Democratization of Company Governance

The 1612 charter addressed several serious Virginia Company needs. These needs were long-standing and related to the lack of salient experience in permanent settlement, and carryover of past practices and strategy paradigm that proved inadequate to the Company’s mission. To repeat the theme we have developed in this module series, the Virginia Company was broken at its birth in 1606-so was the Jamestown colony. Charles Andrews does not pull his punches on this matter either: “Thus, at the very outset the form of control provided by the charter [s] was not well adapted to promote a successful colonization movement and it is not to be wondered at that the first attempt should have been a failure”. [99] Charles A. Andrews, Colonial Period of American History, Vol. 1, p. 88.
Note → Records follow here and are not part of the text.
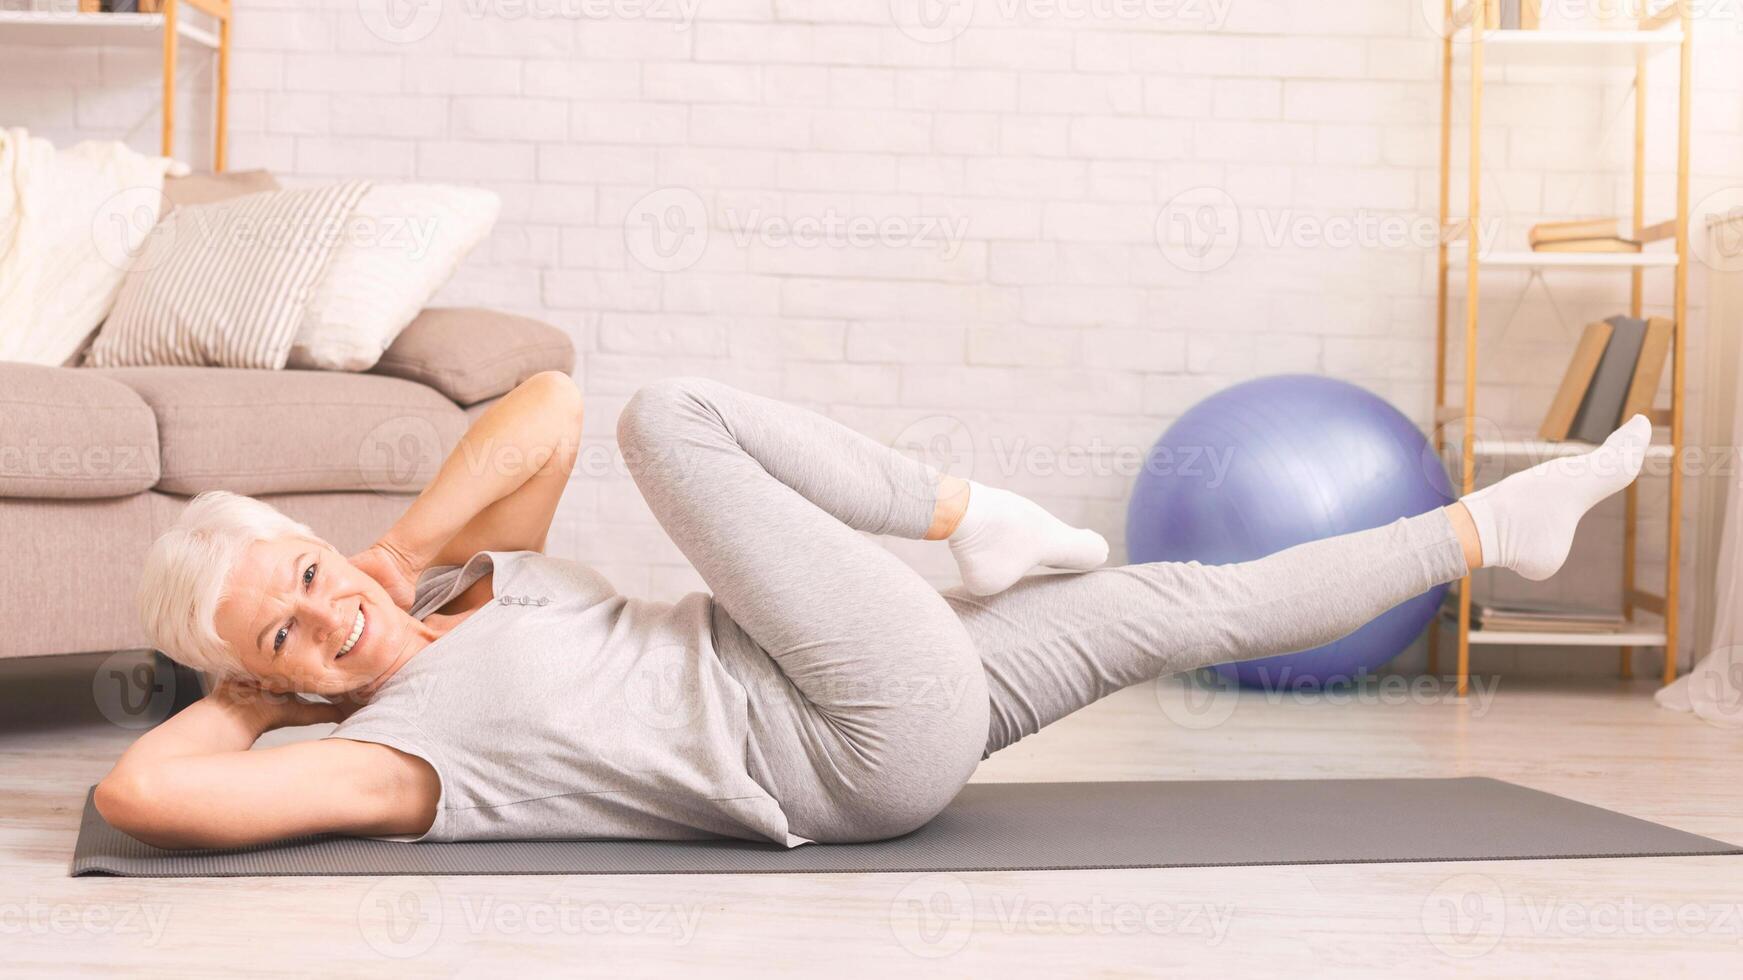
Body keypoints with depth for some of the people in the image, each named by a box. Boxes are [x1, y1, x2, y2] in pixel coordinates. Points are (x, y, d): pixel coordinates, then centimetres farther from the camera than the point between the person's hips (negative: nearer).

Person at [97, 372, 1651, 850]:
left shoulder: (460, 574, 11)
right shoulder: (389, 755, -11)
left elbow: (549, 405, 9)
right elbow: (143, 792, -26)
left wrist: (401, 547, 1)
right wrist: (246, 695, -5)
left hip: (896, 704, 7)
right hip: (868, 764, -7)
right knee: (1188, 604, -5)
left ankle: (1496, 524, 18)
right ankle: (1481, 525, 16)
The form of joint stock corporation existing at the turn of the seventeenth century, and the attitudes of its investors, in my hindsight, predestined the Company’s failure The policy system set up in England by James, and followed, more of less, by the Stuarts through 1689 proved to be inconsistent, preoccupied with other matters, and unsupportive of a colonization which cost it monies it wanted for other purposes. In the hands of another royal policy system who knows if the Virginia Company could have made it through?

But James and certainly Charles I did not want to directly manage colonization. They delegated it to the Virginia Company (and others), but the “structural vehicle” that was the Virginia Company—a joint stock corporation of which there were several varieties at that time—was not developed or matured sufficiently to conduct an effective and sustainable colony. As I said in my opening paragraphs, the Virginia Company was not ready for prime time colonization in 1606, and by 1612 it was a basket case going concern. We have already seen in the Second Charter that the Company tried seriously and meaningfully to repair its broken parts; it would do so again in the Third Charter of 1612.
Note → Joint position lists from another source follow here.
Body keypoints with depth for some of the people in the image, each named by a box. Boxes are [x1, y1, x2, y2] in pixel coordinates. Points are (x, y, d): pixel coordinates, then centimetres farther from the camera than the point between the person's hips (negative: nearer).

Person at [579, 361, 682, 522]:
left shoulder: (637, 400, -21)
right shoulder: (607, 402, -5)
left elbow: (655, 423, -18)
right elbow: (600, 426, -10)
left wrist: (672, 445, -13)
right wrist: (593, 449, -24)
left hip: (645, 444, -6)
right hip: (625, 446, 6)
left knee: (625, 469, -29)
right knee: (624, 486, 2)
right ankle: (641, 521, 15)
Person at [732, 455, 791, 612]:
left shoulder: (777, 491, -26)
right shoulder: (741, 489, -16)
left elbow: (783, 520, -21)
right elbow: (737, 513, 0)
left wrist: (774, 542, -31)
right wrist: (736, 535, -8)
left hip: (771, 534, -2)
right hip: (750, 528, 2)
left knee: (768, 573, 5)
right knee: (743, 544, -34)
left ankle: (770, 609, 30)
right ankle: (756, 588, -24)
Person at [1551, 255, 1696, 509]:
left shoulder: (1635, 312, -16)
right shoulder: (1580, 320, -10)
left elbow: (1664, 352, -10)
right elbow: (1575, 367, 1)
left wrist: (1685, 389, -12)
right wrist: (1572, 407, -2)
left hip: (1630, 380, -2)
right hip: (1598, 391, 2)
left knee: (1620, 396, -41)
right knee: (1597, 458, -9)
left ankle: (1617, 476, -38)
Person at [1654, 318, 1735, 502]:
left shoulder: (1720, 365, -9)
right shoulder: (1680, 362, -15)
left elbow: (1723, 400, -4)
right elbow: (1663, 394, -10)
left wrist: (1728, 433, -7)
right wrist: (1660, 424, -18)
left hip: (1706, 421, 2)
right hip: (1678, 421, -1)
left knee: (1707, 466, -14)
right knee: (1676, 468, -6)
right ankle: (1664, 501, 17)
In its charter and in the attitudes, values and ambitions of its shareholders and board of directors, the Company had its vision of what the colony should be and develop into. The problem from the start was the vision of Virginia governance and economic development was seriously different from that of  its London corporate masters. Hence “a separate reality” existed in London and Jamestown from their beginning in 1607 and try as they may the two realities never synchronized. The intention of the Company was to set up a permanent settlement—but they had little sense of what that meant, nor what it entailed.

The crew sent to Virginia to create and install that vision during its first five years were overwhelmingly not settlers, but adventurers, well-meaning opportunists, and a indentured “workforce” that was little more than company property. That the latter were intended to work as company employees with the sketchiest of ties to the mission of permanent settlement. That the others, usually men of means, by no means, were in their own unchartered waters, governed by their own ambitions, character and reaction of corporate governance. This is a human relations management problem of the first order, which, not surprisingly was put into the backburner due to the wonderful location of death-causing swamps that was Jamestown.
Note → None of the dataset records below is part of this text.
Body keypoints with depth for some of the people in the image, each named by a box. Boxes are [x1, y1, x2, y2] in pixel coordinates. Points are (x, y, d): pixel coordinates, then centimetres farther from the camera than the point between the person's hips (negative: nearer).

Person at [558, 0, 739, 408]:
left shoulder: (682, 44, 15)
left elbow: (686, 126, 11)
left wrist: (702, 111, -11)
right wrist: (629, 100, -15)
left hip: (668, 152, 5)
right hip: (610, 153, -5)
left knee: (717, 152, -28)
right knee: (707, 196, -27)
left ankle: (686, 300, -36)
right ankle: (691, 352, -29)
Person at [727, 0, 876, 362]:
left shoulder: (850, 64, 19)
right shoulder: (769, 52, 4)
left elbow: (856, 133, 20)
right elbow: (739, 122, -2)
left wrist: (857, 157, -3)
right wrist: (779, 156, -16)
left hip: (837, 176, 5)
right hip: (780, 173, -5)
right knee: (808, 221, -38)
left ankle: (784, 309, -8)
If the Company was fatally flawed at its birth, an equally strong case could be made that Jamestown was fatally flawed by its location. That Jamestown is no more, an archeological site, and not a province capital, is testimony. But the problem I am dancing around in all this description and many words is the “separate realities” interacted, and each made the world of the other more desperate and seemingly unfixable—and they were forever changing, making them unpredictable to a considerable extent. In this present instance, as the Company attempted to repair itself in London, it really had no idea what the consequences would be in Jamestown. In the end it did not matter; each went about coping with their own realities and coped with, or ignored, the realities of the other.